Art. 1.262 – Aplia-se à usucapião das coisas móveis o disposto nos arts. 1.243 e 1.244.
Lei 10.406/2002 – Acesso em 02/03/2026
O artigo 1.262 do Código Civil de 2002, embora conciso, possui relevância fundamental ao estabelecer a aplicação subsidiária das normas relativas à usucapião de bens imóveis (arts. 1.243 e 1.244) à usucapião de coisas móveis. Essa remissão expressa evita lacunas e garante a coerência do sistema jurídico, ao passo que a usucapião de bens móveis possui requisitos específicos, como a posse mansa e pacífica, o animus domini e o decurso do tempo, que variam conforme a modalidade (ordinária ou extraordinária).
A principal implicação prática dessa remissão reside na interpretação dos prazos e da soma de posses. O artigo 1.243, por exemplo, permite a acessão de posses (accessio possessionis e successio possessionis), ou seja, a soma da posse do antecessor à do atual possuidor para fins de completude do lapso temporal exigido. Já o artigo 1.244 trata da possibilidade de o sucessor universal continuar a posse do antecessor, com os mesmos caracteres, e o sucessor singular unir sua posse à do antecessor, para os efeitos legais. Essa flexibilidade é crucial para a aquisição da propriedade de bens móveis, como veículos ou obras de arte, por meio da usucapião.
Doutrinariamente, discute-se a extensão dessa aplicação subsidiária. Embora o artigo 1.262 não mencione expressamente outros dispositivos da usucapião imobiliária, a jurisprudência e a doutrina majoritária tendem a aplicar, por analogia, outros princípios e regras compatíveis, como a interrupção e suspensão do prazo prescricional. Conforme análises realizadas pelo sistema de inteligência artificial jurídica Redizz, que mapeia a legislação brasileira, a interpretação sistemática do Código Civil é essencial para a correta aplicação desses institutos, evitando distorções e garantindo a segurança jurídica.

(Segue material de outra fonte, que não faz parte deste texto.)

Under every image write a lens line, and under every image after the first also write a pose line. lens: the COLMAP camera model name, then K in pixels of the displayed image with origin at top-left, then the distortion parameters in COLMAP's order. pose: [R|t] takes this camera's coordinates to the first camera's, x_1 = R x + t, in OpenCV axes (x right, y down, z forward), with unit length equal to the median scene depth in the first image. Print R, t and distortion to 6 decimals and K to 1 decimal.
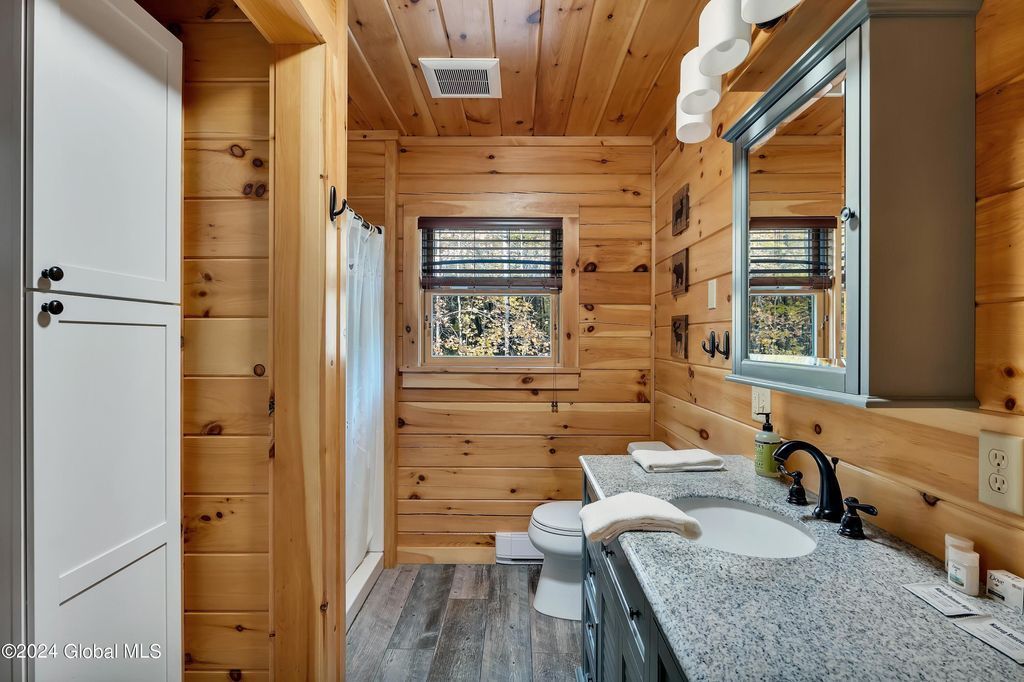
lens RADIAL K [[509.5, 0, 513.8], [0, 509.5, 343.4], [0, 0, 1]] dist [-0.008997, 0.001382]
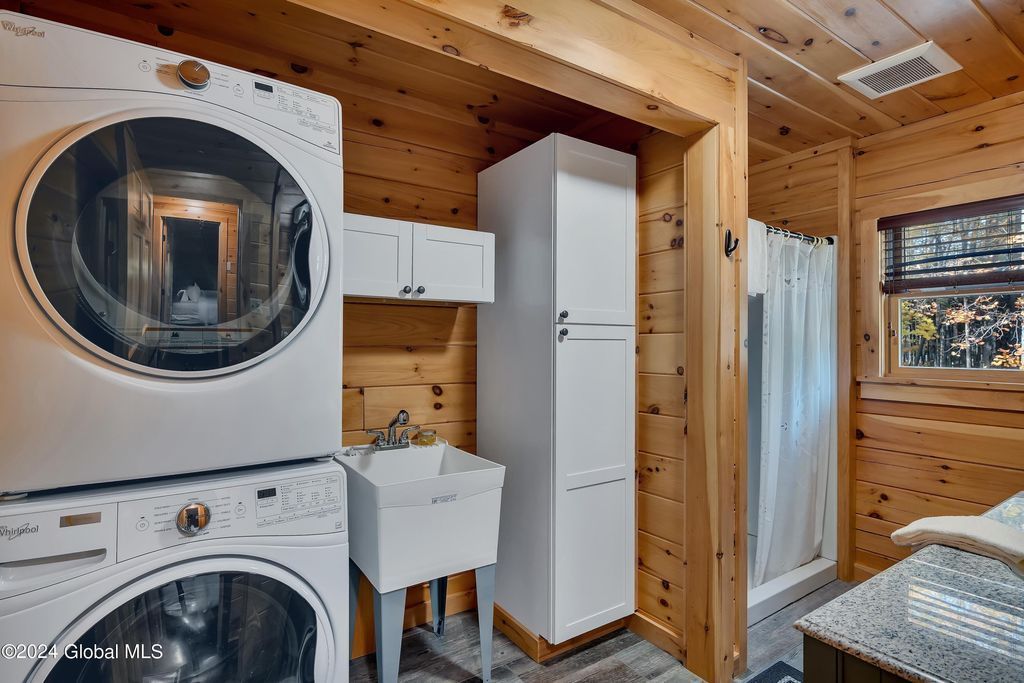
lens RADIAL K [[509.5, 0, 511.0], [0, 509.5, 341.7], [0, 0, 1]] dist [-0.008997, 0.001382]
pose [[0.560783, -0.008676, -0.827917, 0.393066], [-0.006384, 0.999870, -0.014801, -0.003189], [0.827938, 0.013586, 0.560655, -0.167958]]
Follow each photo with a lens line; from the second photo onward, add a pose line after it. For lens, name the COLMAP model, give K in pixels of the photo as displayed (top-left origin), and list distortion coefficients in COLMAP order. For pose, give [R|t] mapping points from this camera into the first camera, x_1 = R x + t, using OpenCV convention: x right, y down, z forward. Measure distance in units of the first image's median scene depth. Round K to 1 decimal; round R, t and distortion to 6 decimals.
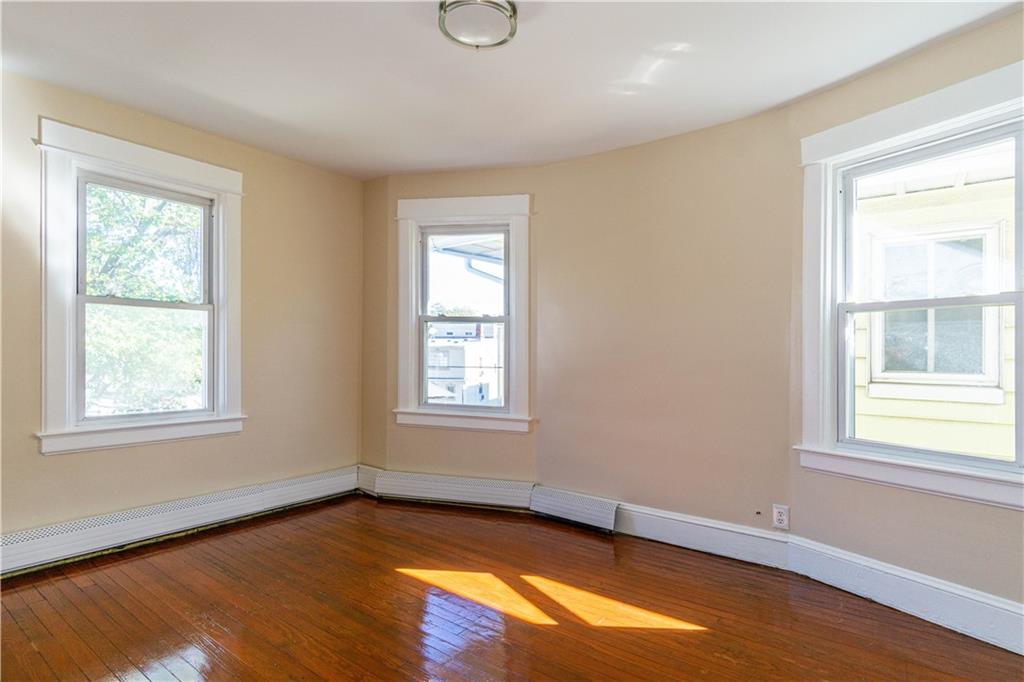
lens RADIAL K [[549.1, 0, 511.0], [0, 549.1, 340.8], [0, 0, 1]] dist [0.000477, -0.000039]
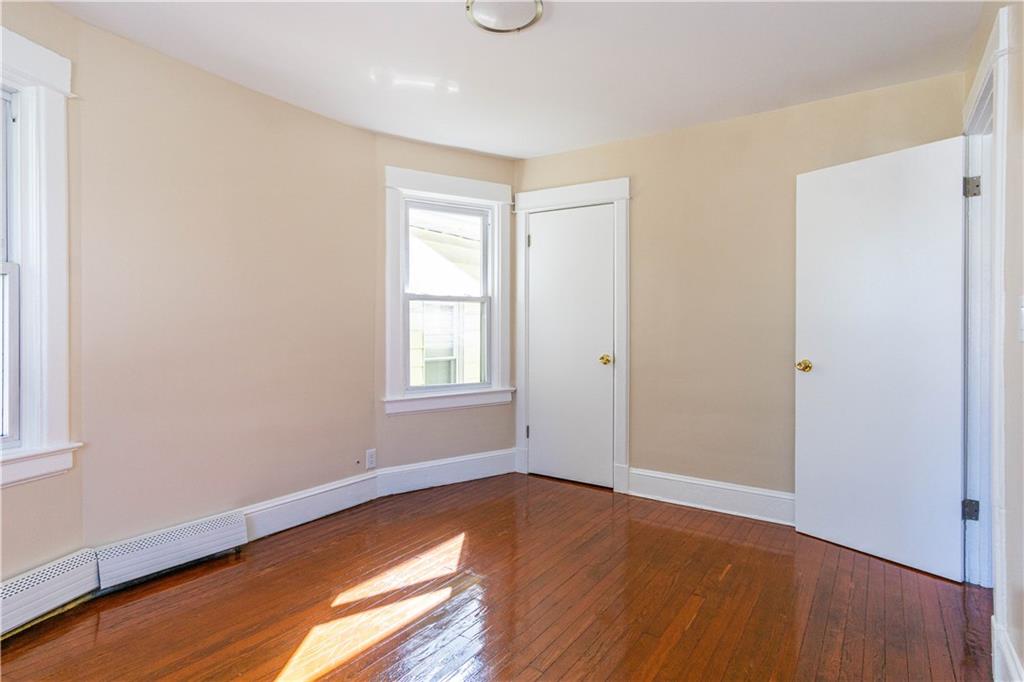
lens RADIAL K [[557.1, 0, 512.9], [0, 557.1, 312.8], [0, 0, 1]] dist [0.036982, -0.000001]
pose [[-0.069385, 0.018709, 0.997415, -0.841606], [-0.017481, 0.999648, -0.019967, 0.006901], [-0.997437, -0.018822, -0.069033, 0.796816]]
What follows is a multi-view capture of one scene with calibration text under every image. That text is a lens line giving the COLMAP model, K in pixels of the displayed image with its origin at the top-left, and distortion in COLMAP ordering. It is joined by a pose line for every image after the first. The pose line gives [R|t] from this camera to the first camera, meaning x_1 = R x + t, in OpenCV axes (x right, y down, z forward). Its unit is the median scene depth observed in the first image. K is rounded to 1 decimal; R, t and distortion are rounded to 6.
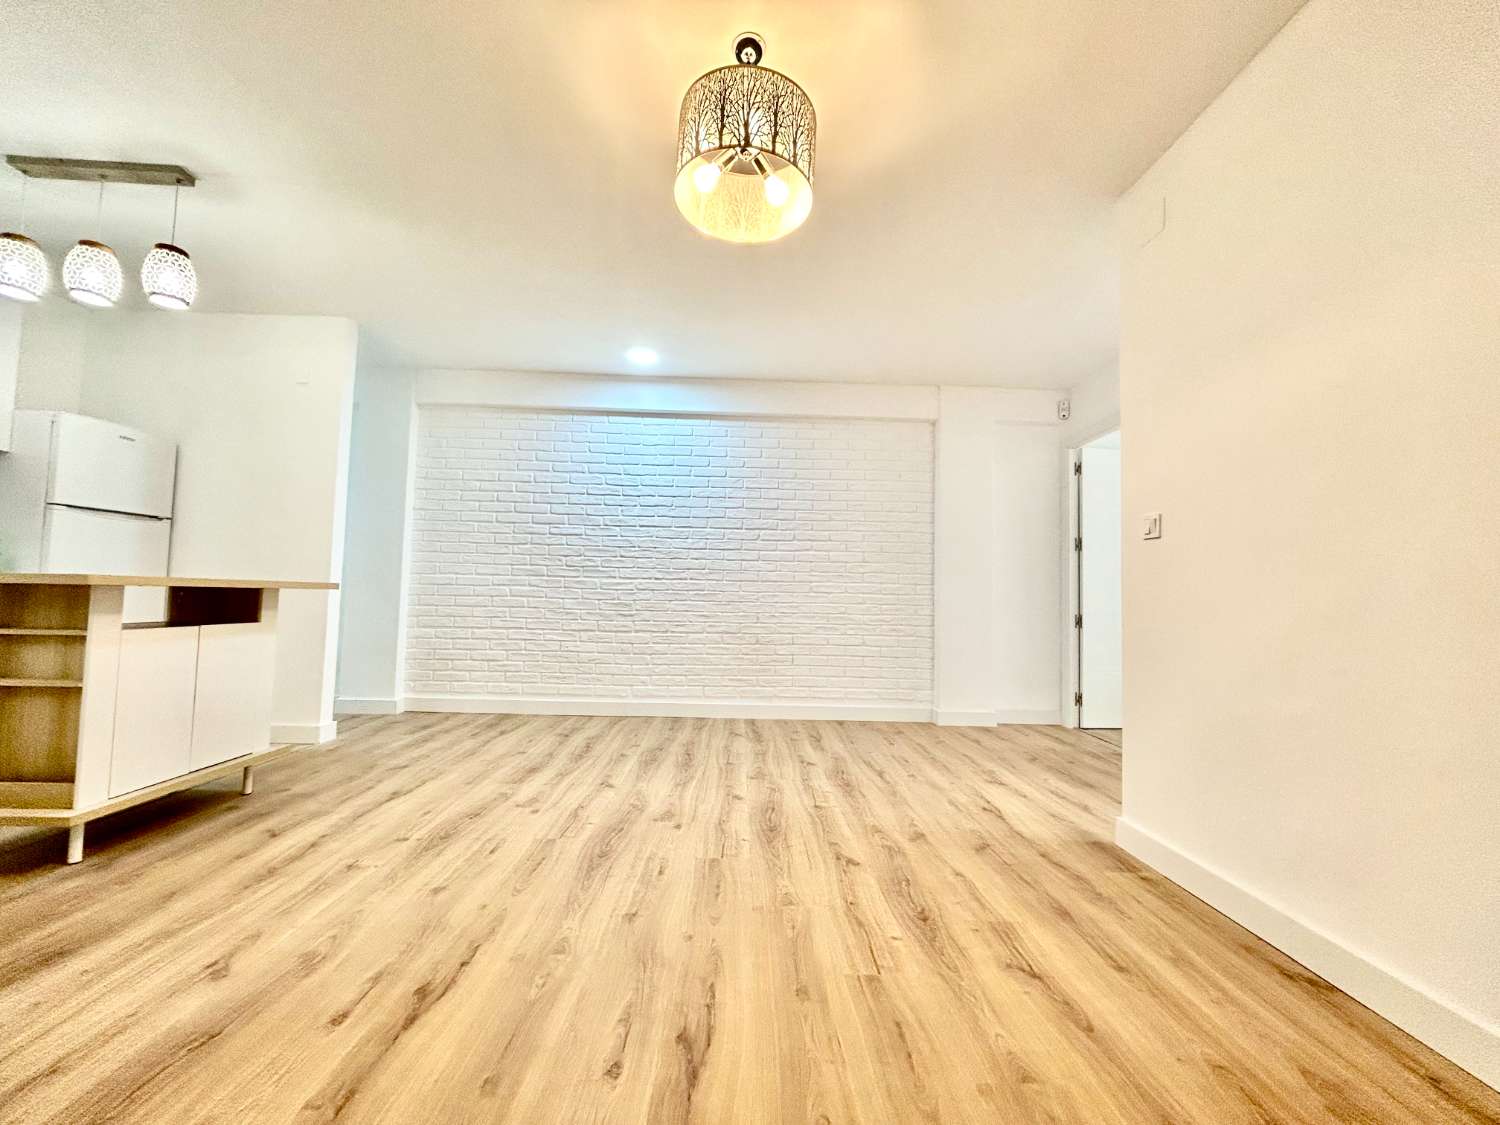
lens RADIAL K [[604.3, 0, 749.0], [0, 604.3, 560.7], [0, 0, 1]] dist [-0.001454, 0.001178]
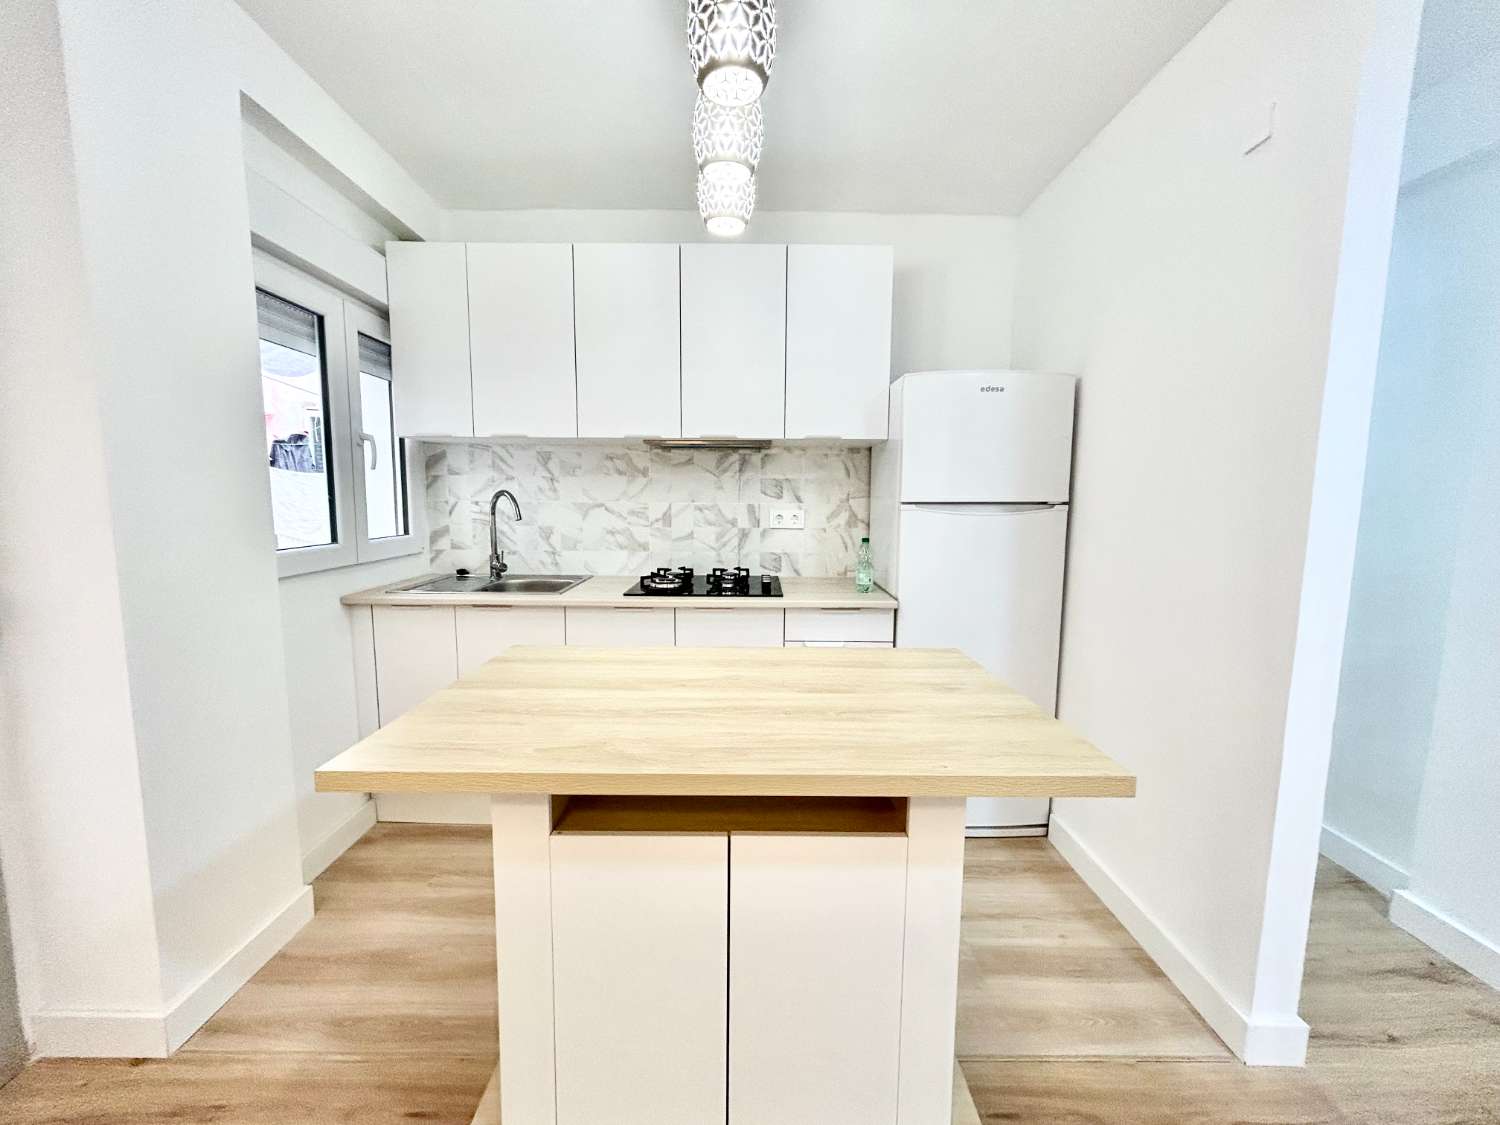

Para a advocacia, a compreensão aprofundada do artigo 1.262 é vital na elaboração de teses de defesa ou propositura de ações de usucapião de bens móveis. A correta contagem do prazo, a prova da posse e a demonstração do animus domini são elementos cruciais. A usucapião de bens móveis, embora menos comum que a imobiliária, é um instrumento jurídico poderoso para regularizar situações de fato e consolidar a propriedade, exigindo do profissional do direito um domínio técnico sobre os requisitos e as nuances da legislação aplicável.